Sintered metallic fibre structures are, due to large specific surface area and high specific heat conductivity, of special interest in the field of heat transfer applications. Besides the heat transfer properties, it is essential to determine the hydraulic performance, characterized by the hydraulic permeability. In the present work, two different modelling approaches for determining the hydraulic permeability of real anisotropic fibre structures in the porosity range from 0.6 ≤ ϵ ≤ 0.9 are investigated. The first approach uses simplified and parametrized 3D fibre models, which are calculated based on the FEM. On the other hand, the second approach uses analytical models, which are based on the permeability of fibre arrays.
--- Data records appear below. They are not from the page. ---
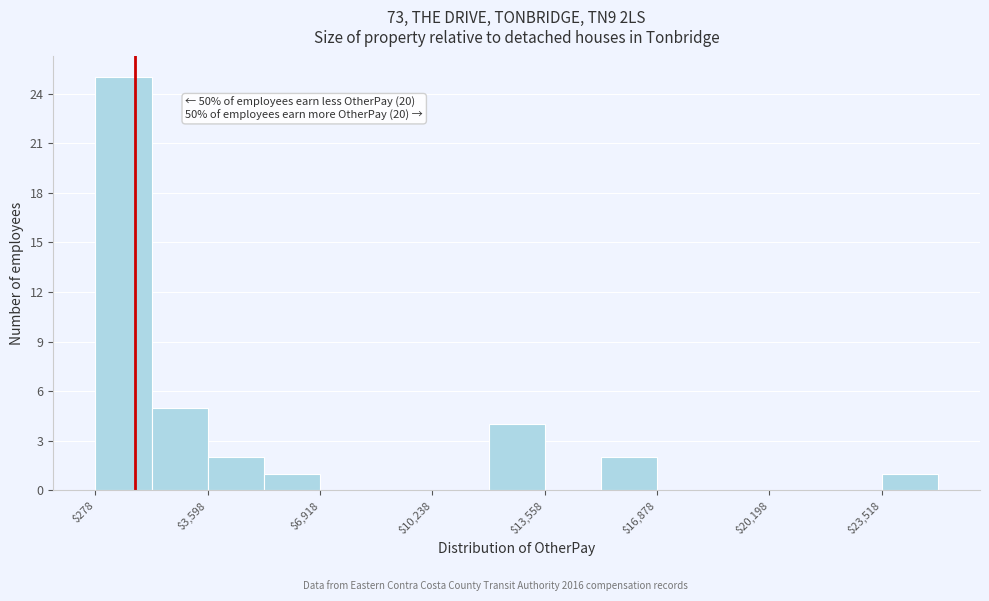

Around what value on the x-axis is the tallest bar? Give the approximate position of its centre, as read against the axis.

1000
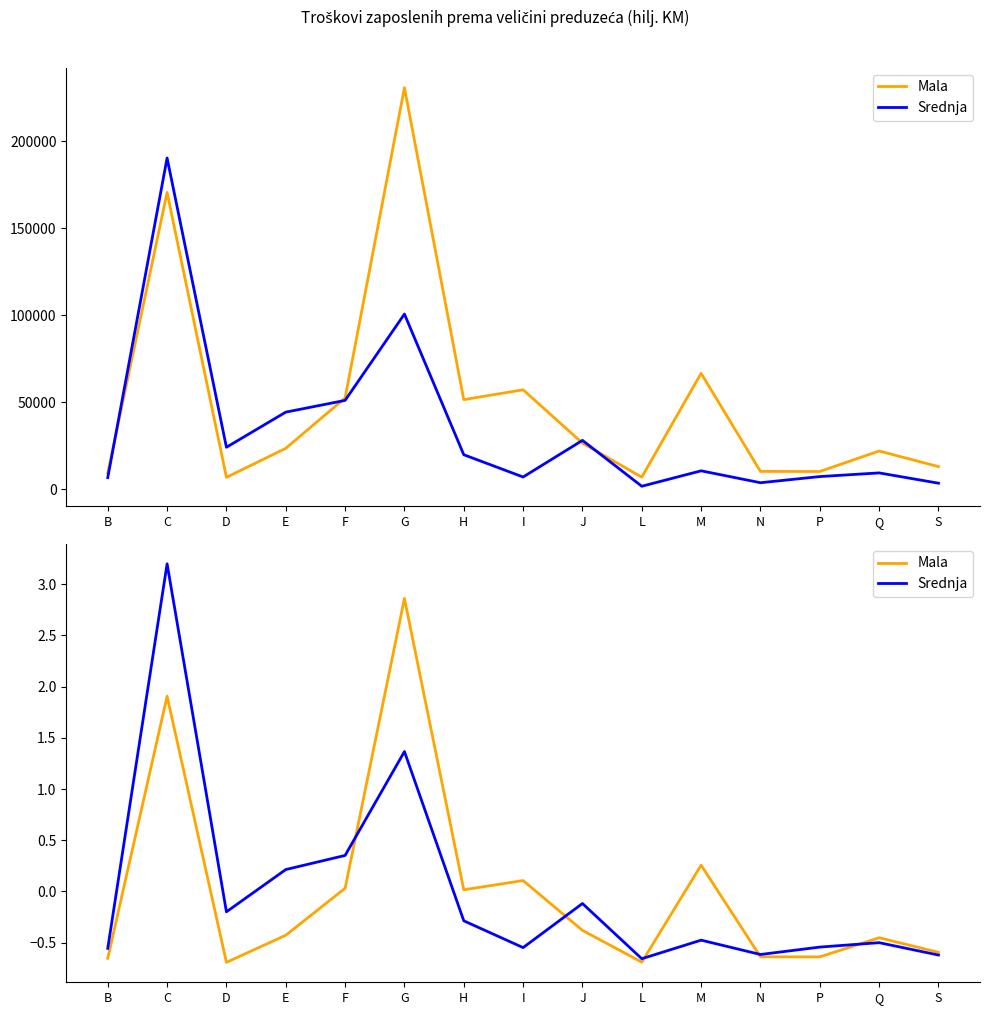

After their last crossing, which series has the higher values: Srednja or Mala?

Mala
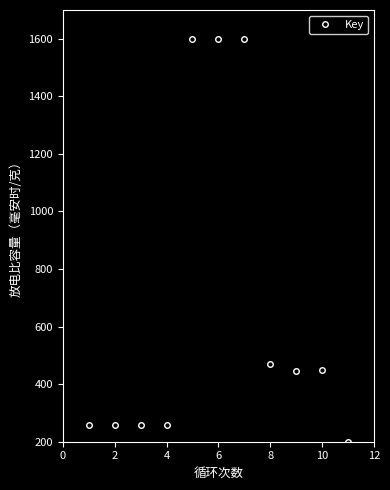

What is the minimum value shown in the chart?

200.0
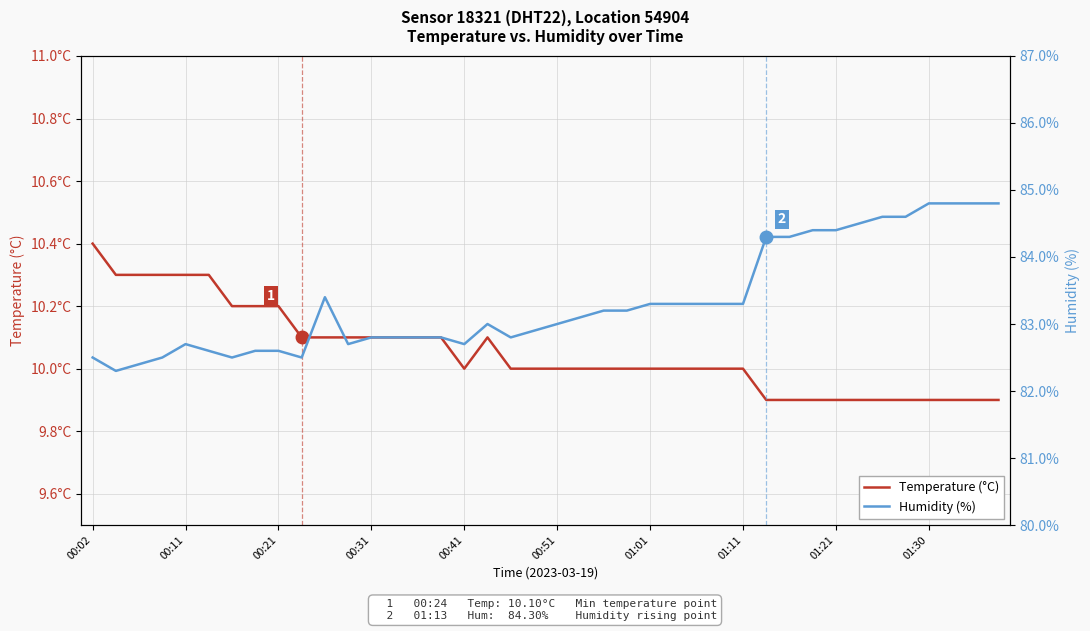

What is the average value of the Humidity (%) series?

83.3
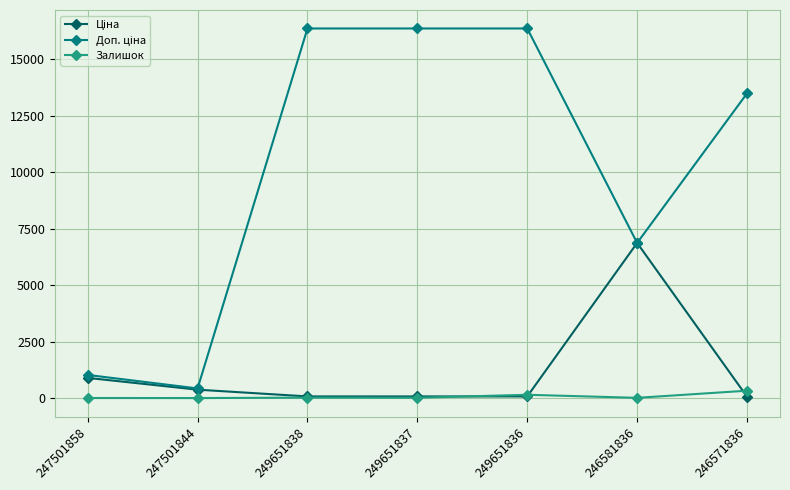

The Залишок series shows 326.0 at 246571836. True or false?

True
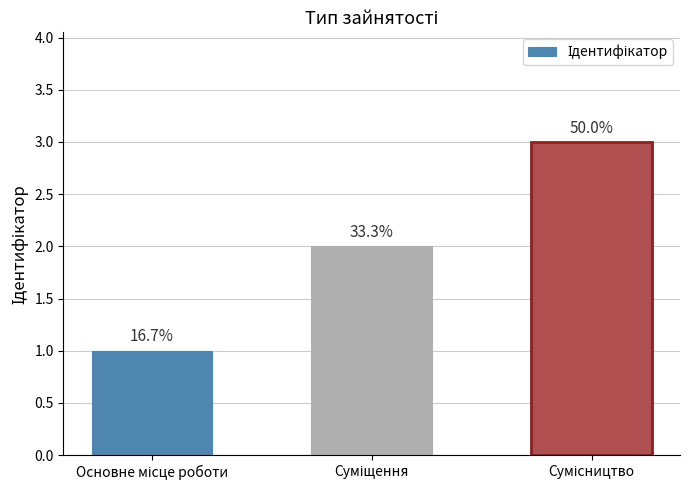

Does the chart contain any negative values?

No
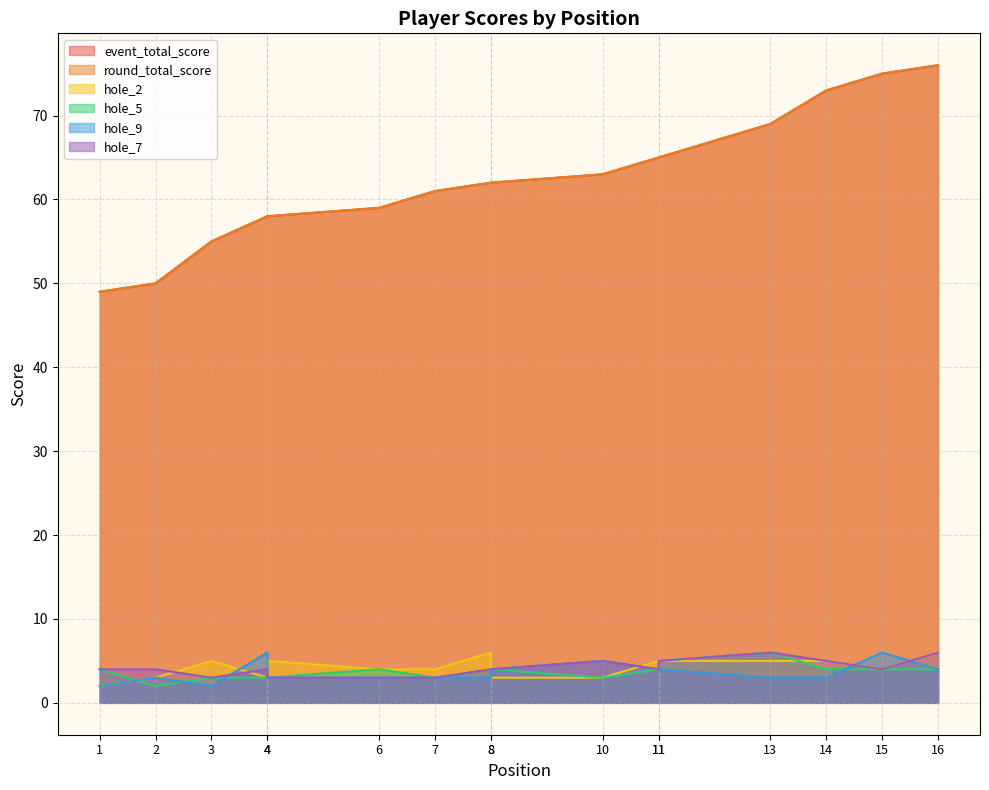

In hole_5, how many points are higher than both neighbors (excluding endpoints)?

2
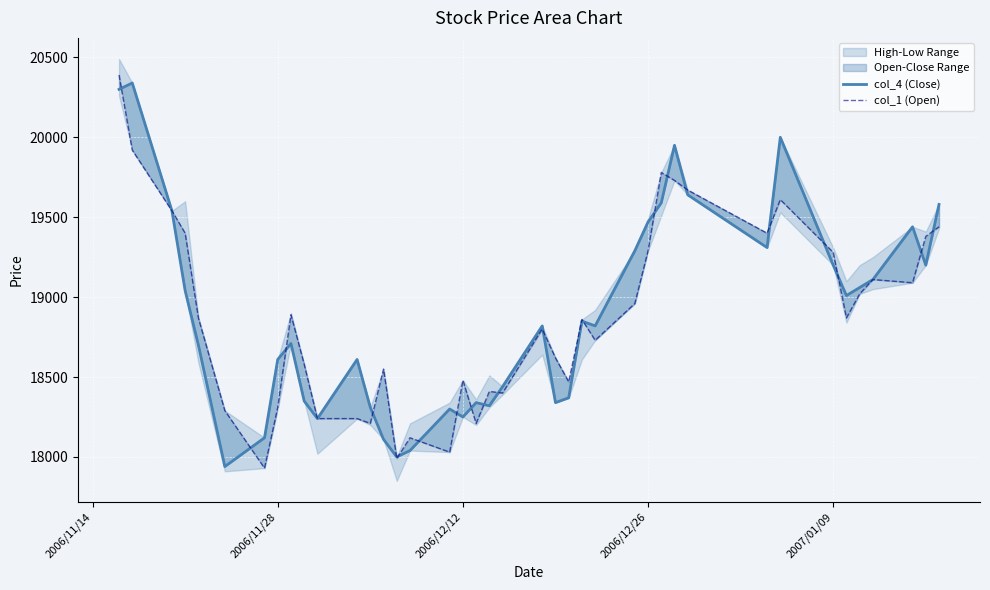

What is the spread (max minus min) of values at 2006/12/26?

180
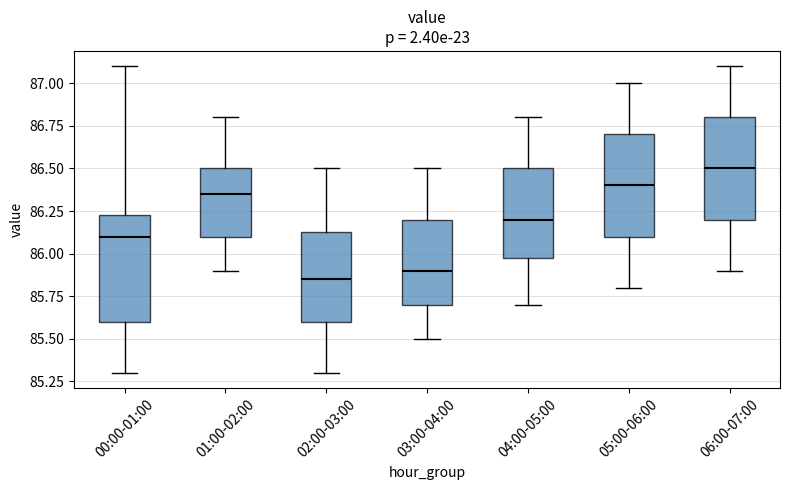

Which box has the highest median line?

06:00-07:00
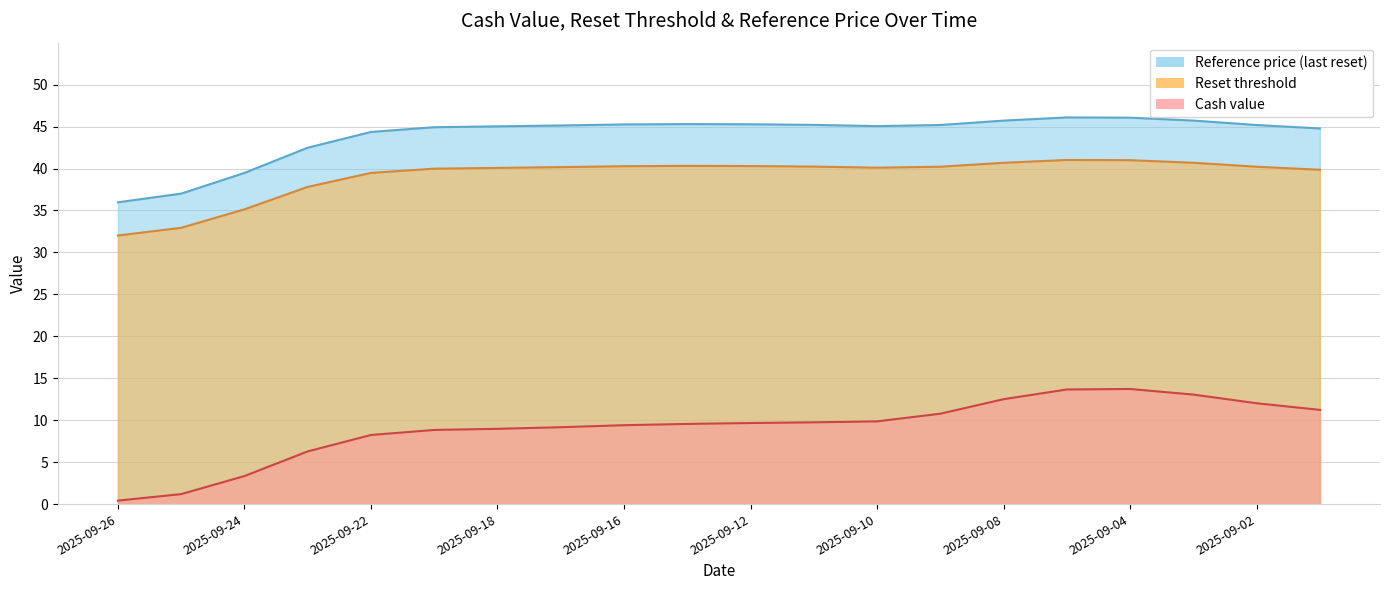

At how many categories does at least one series exceed 34?

20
By comparing the aforementioned methods with the numerical results of the first approach, the averaging method of Shou et al. ( 2011 ) could be identified to perform best. Indeed, both modelling approaches show a very good accordance of the permeability with the numerical calculations made with real fibre structures for porosities down to ϵ ≈ 0.7 . For lower porosities, the fibre character of the real structure vanishes and thus a porous medium with tortuous channels offers an alternative description.